▽
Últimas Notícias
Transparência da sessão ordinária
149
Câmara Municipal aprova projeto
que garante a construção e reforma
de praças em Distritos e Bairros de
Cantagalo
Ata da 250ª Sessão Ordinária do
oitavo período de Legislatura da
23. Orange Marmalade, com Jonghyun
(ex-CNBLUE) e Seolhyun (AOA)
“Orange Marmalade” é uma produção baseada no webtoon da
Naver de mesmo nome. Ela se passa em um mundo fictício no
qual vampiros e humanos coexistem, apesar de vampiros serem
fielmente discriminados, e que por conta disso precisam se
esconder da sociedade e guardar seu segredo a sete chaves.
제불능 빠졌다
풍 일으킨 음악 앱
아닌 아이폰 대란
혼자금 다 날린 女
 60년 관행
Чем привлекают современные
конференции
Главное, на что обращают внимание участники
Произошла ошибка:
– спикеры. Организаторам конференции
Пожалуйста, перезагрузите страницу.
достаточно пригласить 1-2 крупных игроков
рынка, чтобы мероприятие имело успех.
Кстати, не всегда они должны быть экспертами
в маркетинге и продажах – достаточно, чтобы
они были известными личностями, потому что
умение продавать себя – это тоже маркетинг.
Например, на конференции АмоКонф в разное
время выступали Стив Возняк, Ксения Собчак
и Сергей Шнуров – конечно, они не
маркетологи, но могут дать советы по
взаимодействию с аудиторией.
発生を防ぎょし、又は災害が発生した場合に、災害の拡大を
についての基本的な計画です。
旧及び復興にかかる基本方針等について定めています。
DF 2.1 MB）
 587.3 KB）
△
Action item
Your task is to reproduce each entry exactly.

Your solution
Últimas Notícias
Transparência da sessão ordinária
149
Câmara Municipal aprova projeto
que garante a construção e reforma
de praças em Distritos e Bairros de
Cantagalo
Ata da 250ª Sessão Ordinária do
oitavo período de Legislatura da
23. Orange Marmalade, com Jonghyun
(ex-CNBLUE) e Seolhyun (AOA)
“Orange Marmalade” é uma produção baseada no webtoon da
Naver de mesmo nome. Ela se passa em um mundo fictício no
qual vampiros e humanos coexistem, apesar de vampiros serem
fielmente discriminados, e que por conta disso precisam se
esconder da sociedade e guardar seu segredo a sete chaves.
제불능 빠졌다
풍 일으킨 음악 앱
아닌 아이폰 대란
혼자금 다 날린 女
 60년 관행
Чем привлекают современные
конференции
Главное, на что обращают внимание участники
Произошла ошибка:
– спикеры. Организаторам конференции
Пожалуйста, перезагрузите страницу.
достаточно пригласить 1-2 крупных игроков
рынка, чтобы мероприятие имело успех.
Кстати, не всегда они должны быть экспертами
в маркетинге и продажах – достаточно, чтобы
они были известными личностями, потому что
умение продавать себя – это тоже маркетинг.
Например, на конференции АмоКонф в разное
время выступали Стив Возняк, Ксения Собчак
и Сергей Шнуров – конечно, они не
маркетологи, но могут дать советы по
взаимодействию с аудиторией.
発生を防ぎょし、又は災害が発生した場合に、災害の拡大を
についての基本的な計画です。
旧及び復興にかかる基本方針等について定めています。
DF 2.1 MB）
 587.3 KB）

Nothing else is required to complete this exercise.